En outre, le coefficient des autres dépenses relatives à la santé, à l’enseignement, à la culture, au transport et aux loisirs, a réalisé une progression sur 16 ans. De 18,8% en 1985, la part de ces dépenses est passée à 28% en 2001, soit une hausse de 9,2 points. Chez les ménages plus aisés, le taux passe à 36,1% alors qu’il chute à 14,6% chez les moins aisés.

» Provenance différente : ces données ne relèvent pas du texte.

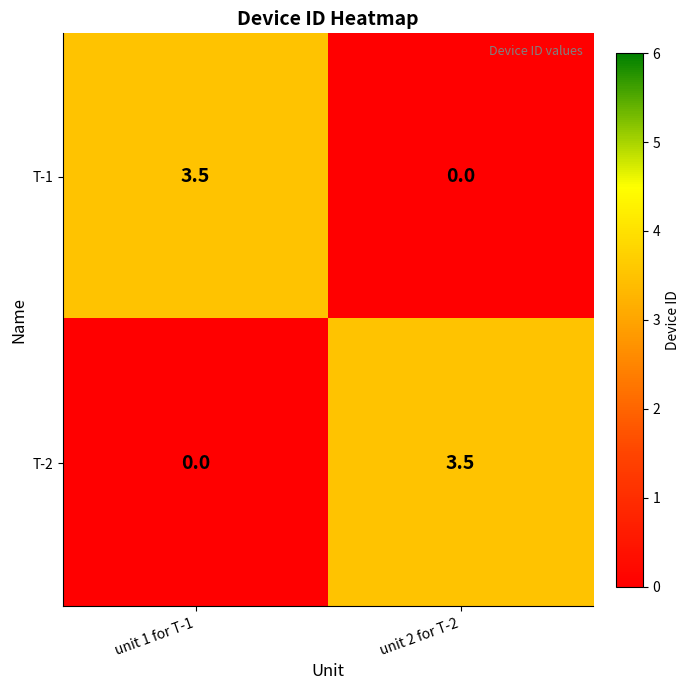

The T-2 series shows 1.9 at unit 1 for T-1. True or false?

False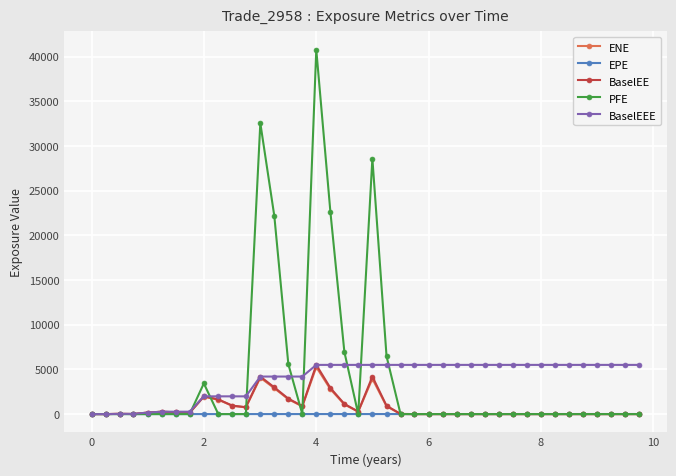

True or false: ENE has more than 1 interior local peaks.

True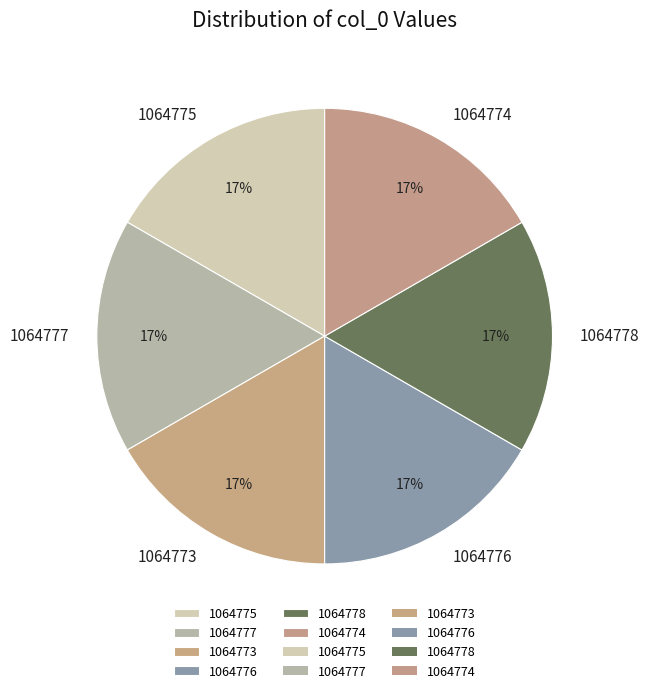

To the nearest percent, what portion does 1064776 represent?

17%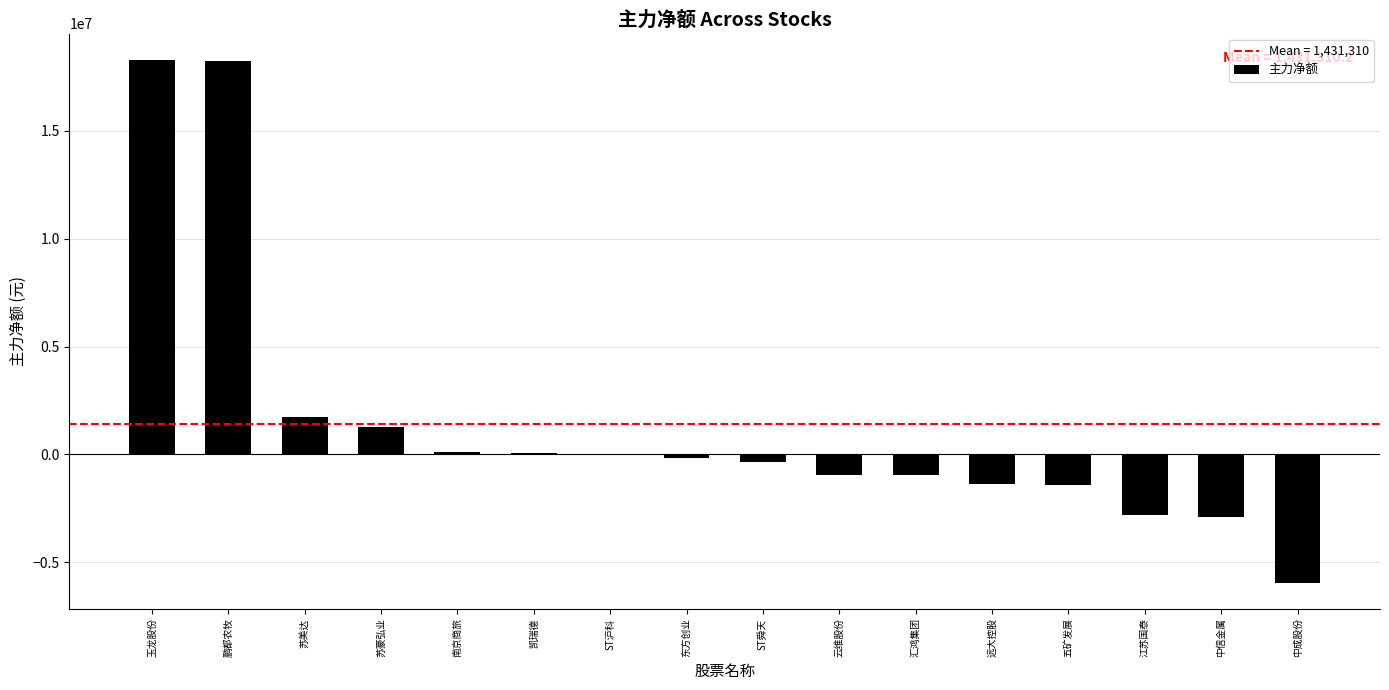

Where does the data first go above -174097?

玉龙股份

Sur le plan équipement, le taux de pénétration s’améliore. La part des ménages disposant d’un appareil réfrigérant a atteint 49,5% en 2001 contre 39,3% en 1998. Concernant l’accès à certains biens de loisir, l’enquête fait ressortir la large diffusion des téléviseurs avec un taux d’équipement de 81,2%. La radio, elle, reste dominante avec 91% de taux d’équipement. Les antennes paraboliques ont pénétré 29% des ménages. Cette tendance se maintiendra pour les années qui viennent. La raison en est la force d'attraction des sociétés de crédit à la consommation.



Opinions. Les ménages craignent l’avenir

L'enquête du Haut commissariat au Plan véhicule les opinions des chefs des ménages. Ces derniers sont 47,1% à estimer que leur niveau de vie s’est détérioré, 27,4% jugent que leur condition s’est améliorée et 23,7% reconnaissent une stagnation de leur niveau de vie. Sur les possibilités de progression à l’avenir, ils sont 25,5% à craindre la cherté de la vie et son impact sur le pouvoir d’achat. 21,5% appréhendent les effets de la sécheresse, 18,7% pointent le chômage des jeunes et 12,8% les maladies et les invalidités.